* _Required action_
What is needed is an exact repeat of the entries, with no pictures in it.

Study material: Begin

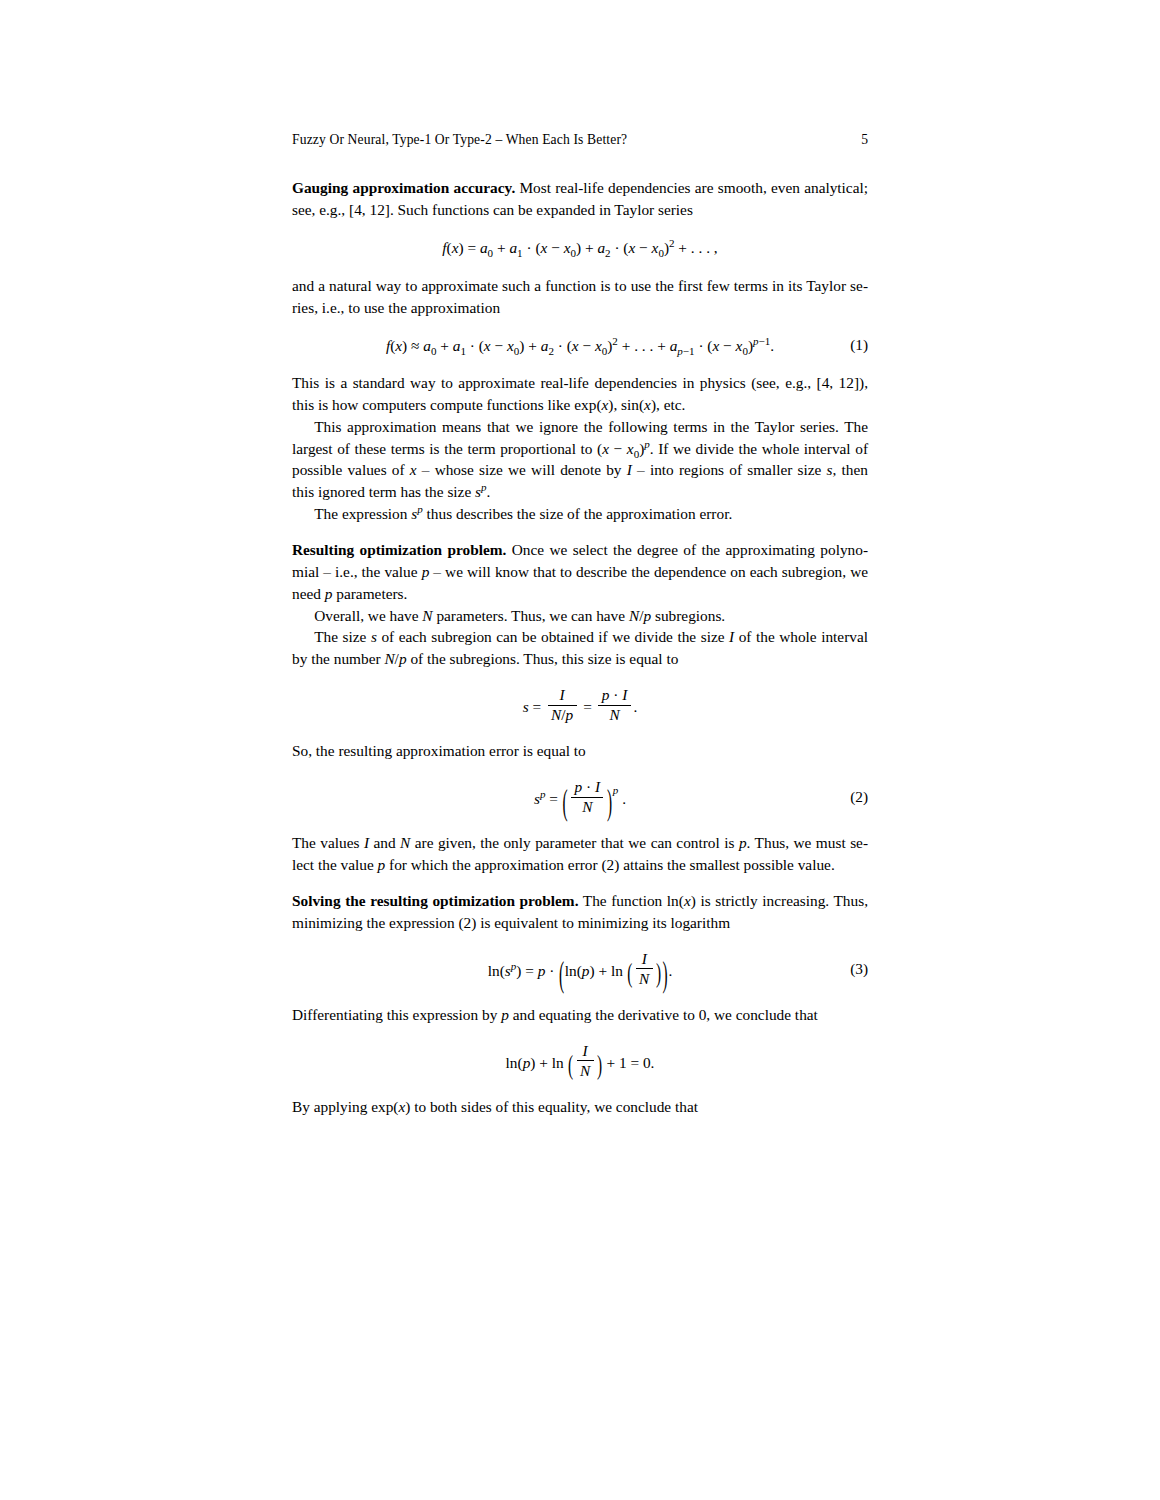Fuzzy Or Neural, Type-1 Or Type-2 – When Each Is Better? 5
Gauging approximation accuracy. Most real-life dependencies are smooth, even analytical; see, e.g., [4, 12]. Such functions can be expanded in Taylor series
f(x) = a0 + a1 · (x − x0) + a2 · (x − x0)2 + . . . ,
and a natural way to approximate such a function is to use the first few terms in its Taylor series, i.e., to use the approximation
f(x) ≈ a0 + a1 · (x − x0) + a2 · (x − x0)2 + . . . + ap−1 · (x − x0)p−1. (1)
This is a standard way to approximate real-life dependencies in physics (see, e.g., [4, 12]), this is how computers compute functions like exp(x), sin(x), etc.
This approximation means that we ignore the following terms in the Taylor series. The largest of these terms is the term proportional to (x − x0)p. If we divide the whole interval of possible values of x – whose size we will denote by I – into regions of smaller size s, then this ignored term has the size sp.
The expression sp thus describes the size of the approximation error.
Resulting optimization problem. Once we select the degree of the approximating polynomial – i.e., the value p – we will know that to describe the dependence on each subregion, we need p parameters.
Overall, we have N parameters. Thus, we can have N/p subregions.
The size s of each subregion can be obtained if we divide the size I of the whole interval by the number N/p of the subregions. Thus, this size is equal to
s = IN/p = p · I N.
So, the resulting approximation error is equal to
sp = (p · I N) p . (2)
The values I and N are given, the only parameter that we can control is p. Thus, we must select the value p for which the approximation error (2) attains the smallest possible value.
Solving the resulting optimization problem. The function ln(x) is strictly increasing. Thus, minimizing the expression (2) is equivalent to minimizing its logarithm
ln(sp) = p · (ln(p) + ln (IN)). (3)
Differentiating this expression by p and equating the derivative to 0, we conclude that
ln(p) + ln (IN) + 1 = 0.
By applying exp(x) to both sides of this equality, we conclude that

Study material: End

* _Your solution_
Fuzzy Or Neural, Type-1 Or Type-2 – When Each Is Better? 5
Gauging approximation accuracy. Most real-life dependencies are smooth, even analytical; see, e.g., [4, 12]. Such functions can be expanded in Taylor series
f(x) = a0 + a1 · (x − x0) + a2 · (x − x0)2 + . . . ,
and a natural way to approximate such a function is to use the first few terms in its Taylor series, i.e., to use the approximation
f(x) ≈ a0 + a1 · (x − x0) + a2 · (x − x0)2 + . . . + ap−1 · (x − x0)p−1. (1)
This is a standard way to approximate real-life dependencies in physics (see, e.g., [4, 12]), this is how computers compute functions like exp(x), sin(x), etc.
This approximation means that we ignore the following terms in the Taylor series. The largest of these terms is the term proportional to (x − x0)p. If we divide the whole interval of possible values of x – whose size we will denote by I – into regions of smaller size s, then this ignored term has the size sp.
The expression sp thus describes the size of the approximation error.
Resulting optimization problem. Once we select the degree of the approximating polynomial – i.e., the value p – we will know that to describe the dependence on each subregion, we need p parameters.
Overall, we have N parameters. Thus, we can have N/p subregions.
The size s of each subregion can be obtained if we divide the size I of the whole interval by the number N/p of the subregions. Thus, this size is equal to
s = IN/p = p · I N.
So, the resulting approximation error is equal to
sp = (p · I N) p . (2)
The values I and N are given, the only parameter that we can control is p. Thus, we must select the value p for which the approximation error (2) attains the smallest possible value.
Solving the resulting optimization problem. The function ln(x) is strictly increasing. Thus, minimizing the expression (2) is equivalent to minimizing its logarithm
ln(sp) = p · (ln(p) + ln (IN)). (3)
Differentiating this expression by p and equating the derivative to 0, we conclude that
ln(p) + ln (IN) + 1 = 0.
By applying exp(x) to both sides of this equality, we conclude that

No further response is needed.